Entre-temps, Jean s’est retourné et continue de construire sa « maison des trois petits cochons ». Je m’allonge à côté et je lui dis : « Tu sais, quand la maison elle sera finie, toi qui es le loup, tu pourras aller manger le cochon qui est dedans ; mais si tu vas changer ta couche avant c’est mieux, parce que sinon les cochons avec leur gros nez, ils vont te sentir arriver avec ta couche pleine et alors ils vont partir en courant !». Il me répond « oui, ma couche », en me la montrant et en la regardant. « Oui, ta couche ! Tu viens, on va la changer avec Carole dans la salle de bain, avec ta maison aussi et comme ça après tu pourras aller manger les trois petits cochons, tranquille ! ». Je me lève, lui tends ma main. Il prend sa construction avec sa main gauche, me donne sa main droite et vient avec moi dans la salle de bain, voir Carole. Elle est étonnée de le voir là, déshabillé, et elle lui demande même : « T’es bien là pour changer ta couche ? » Il ne répond pas, mais pose sa maison par terre et va voir Carole pour le change. Je sors et les laisse. Content qu’il ait accepté tout ça, je me demande tout de même si j’ai bien fait. Tout a été très vite. Quelques minutes plus tard, je le vois ressortir de la salle de change.

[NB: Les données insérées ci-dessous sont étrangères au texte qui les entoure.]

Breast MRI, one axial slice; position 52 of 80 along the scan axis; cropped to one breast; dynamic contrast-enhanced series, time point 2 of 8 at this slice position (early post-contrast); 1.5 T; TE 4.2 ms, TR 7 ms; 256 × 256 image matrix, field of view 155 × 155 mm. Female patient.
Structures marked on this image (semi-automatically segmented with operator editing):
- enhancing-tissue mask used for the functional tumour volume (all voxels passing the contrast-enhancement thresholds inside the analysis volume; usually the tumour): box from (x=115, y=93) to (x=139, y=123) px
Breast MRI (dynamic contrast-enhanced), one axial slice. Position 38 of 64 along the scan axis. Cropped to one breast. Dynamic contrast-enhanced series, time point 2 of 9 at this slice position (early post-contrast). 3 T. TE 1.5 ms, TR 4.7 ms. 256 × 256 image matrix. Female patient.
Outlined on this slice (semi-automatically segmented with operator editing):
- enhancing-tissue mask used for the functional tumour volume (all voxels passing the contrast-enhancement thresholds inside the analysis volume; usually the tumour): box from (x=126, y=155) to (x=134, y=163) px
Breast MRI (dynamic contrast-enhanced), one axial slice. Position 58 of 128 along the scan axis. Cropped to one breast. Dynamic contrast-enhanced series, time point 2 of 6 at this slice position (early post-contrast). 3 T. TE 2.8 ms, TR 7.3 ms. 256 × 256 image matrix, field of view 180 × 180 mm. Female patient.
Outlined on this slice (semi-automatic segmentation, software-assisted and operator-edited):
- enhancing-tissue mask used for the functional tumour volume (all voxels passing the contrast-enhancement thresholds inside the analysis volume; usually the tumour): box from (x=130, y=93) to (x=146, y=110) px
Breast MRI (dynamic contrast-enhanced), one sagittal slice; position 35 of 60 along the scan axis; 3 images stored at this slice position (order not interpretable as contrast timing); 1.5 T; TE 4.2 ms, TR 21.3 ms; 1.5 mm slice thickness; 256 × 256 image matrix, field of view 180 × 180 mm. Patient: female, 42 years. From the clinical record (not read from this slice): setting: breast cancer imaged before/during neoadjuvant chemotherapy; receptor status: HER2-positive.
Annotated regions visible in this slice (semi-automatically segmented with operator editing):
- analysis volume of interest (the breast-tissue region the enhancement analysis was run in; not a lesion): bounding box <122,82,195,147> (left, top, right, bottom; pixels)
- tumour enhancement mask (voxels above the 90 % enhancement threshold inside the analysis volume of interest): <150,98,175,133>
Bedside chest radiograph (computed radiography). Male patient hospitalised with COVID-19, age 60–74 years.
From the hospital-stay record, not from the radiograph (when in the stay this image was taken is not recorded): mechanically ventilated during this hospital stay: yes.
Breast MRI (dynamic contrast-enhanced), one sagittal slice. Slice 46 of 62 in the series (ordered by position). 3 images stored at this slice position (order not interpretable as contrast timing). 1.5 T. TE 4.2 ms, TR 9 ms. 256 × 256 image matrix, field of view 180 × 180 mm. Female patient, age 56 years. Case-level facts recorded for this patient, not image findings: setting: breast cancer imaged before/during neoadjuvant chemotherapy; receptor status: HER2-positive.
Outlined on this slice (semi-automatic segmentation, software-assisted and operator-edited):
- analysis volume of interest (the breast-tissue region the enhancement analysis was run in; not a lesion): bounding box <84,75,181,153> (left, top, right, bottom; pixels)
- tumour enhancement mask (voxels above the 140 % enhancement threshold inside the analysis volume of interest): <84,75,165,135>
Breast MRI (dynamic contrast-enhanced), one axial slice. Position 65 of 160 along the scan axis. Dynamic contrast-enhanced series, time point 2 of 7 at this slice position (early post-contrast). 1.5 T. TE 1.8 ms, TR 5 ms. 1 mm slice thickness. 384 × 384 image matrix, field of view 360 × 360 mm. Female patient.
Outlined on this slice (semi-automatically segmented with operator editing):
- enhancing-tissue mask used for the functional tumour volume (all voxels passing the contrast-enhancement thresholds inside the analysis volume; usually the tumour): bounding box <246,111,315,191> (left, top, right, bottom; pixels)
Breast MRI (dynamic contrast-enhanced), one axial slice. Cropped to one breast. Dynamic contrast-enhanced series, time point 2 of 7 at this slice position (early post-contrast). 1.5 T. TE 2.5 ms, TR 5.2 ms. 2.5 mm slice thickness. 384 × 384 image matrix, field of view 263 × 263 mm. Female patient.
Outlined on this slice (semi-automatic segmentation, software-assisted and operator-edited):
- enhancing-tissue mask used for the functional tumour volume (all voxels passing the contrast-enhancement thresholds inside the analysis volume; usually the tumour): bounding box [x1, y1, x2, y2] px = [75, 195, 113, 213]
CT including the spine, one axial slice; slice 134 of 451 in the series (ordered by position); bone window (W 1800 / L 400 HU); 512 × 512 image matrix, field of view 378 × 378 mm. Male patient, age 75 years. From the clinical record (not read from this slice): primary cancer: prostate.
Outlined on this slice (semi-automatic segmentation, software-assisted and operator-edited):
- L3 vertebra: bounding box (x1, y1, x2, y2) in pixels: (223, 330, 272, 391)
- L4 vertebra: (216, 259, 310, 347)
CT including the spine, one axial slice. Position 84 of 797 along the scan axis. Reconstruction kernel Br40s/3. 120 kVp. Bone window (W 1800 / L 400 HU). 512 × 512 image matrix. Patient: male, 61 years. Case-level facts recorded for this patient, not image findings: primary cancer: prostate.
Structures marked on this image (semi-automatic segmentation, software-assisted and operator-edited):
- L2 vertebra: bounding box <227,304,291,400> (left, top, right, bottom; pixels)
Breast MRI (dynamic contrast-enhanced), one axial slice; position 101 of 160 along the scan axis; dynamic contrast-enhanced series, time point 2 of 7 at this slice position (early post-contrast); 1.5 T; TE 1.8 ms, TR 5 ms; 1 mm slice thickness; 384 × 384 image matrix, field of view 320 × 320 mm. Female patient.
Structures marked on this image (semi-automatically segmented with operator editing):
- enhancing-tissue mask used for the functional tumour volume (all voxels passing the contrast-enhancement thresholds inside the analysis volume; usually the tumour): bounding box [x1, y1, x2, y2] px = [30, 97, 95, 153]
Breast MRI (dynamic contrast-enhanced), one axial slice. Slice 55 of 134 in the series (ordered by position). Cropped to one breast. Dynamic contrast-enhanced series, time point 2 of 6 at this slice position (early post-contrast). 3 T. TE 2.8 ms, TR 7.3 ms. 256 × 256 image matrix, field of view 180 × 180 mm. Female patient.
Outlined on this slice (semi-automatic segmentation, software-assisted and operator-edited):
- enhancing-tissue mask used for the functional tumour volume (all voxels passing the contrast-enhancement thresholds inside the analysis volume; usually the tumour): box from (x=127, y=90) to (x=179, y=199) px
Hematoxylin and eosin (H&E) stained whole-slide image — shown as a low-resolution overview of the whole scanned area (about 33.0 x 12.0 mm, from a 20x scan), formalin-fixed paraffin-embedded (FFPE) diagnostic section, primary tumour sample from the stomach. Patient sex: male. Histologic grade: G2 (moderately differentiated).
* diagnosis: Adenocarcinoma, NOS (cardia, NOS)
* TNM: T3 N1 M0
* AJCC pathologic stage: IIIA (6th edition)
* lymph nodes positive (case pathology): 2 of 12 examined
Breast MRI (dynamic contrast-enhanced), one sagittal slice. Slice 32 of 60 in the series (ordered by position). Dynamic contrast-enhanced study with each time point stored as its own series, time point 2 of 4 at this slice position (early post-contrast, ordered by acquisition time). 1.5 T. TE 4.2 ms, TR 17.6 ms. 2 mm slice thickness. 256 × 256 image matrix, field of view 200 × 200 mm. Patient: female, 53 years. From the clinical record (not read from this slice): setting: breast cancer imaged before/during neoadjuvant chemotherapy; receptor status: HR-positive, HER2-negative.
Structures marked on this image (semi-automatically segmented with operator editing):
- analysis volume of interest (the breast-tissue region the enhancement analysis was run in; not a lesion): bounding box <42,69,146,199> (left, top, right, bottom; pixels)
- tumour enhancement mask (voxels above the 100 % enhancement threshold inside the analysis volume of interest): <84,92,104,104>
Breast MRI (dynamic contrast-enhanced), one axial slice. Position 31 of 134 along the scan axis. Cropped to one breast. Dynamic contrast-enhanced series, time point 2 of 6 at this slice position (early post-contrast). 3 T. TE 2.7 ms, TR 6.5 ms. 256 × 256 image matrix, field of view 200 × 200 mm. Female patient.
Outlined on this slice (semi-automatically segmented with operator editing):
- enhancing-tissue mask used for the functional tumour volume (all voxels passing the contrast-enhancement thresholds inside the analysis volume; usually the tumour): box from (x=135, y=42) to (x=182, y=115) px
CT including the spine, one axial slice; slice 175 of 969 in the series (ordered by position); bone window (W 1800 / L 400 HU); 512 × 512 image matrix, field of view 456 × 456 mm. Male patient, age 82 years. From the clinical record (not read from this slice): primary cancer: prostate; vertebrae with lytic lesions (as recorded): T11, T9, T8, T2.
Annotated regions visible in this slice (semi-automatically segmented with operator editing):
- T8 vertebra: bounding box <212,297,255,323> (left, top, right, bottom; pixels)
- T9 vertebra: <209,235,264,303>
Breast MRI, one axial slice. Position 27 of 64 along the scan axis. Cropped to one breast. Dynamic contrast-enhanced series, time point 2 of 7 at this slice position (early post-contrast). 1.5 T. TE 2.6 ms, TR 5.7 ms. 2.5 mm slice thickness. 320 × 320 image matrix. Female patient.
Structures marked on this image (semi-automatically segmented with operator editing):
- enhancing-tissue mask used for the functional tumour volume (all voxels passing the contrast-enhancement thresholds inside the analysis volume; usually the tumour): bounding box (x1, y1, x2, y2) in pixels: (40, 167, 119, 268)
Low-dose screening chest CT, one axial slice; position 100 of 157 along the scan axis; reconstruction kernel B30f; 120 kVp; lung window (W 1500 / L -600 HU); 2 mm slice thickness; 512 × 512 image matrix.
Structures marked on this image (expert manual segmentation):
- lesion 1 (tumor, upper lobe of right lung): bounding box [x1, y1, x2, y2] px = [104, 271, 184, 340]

Grand sourire aux lèvres, sa maison dans la main, il retourne au sol pour reprendre son jeu.
Un enfant si difficile que cela ? Depuis ce jour, il se déshabille seul et va voir la personne dans la salle de bain sans qu’on lui demande de venir.
Marc, Éducateur de jeunes enfants
(Récit est extrait du livre Sortir de l’impasse, L’Harmattan, p. 31-3 ; on y trouvera une analyse et des citations)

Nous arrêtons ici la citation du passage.